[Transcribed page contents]
---------------

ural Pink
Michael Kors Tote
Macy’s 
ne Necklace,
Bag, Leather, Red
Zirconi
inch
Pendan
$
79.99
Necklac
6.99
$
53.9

---------------

Your task: Give every line of the records as a JSON list of strings, one string per line, with blank lines omitted.

Answer for this exercise:
[
  "ural Pink",
  "Michael Kors Tote",
  "Macy’s ",
  "ne Necklace,",
  "Bag, Leather, Red",
  "Zirconi",
  "inch",
  "Pendan",
  "$",
  "79.99",
  "Necklac",
  "6.99",
  "$",
  "53.9"
]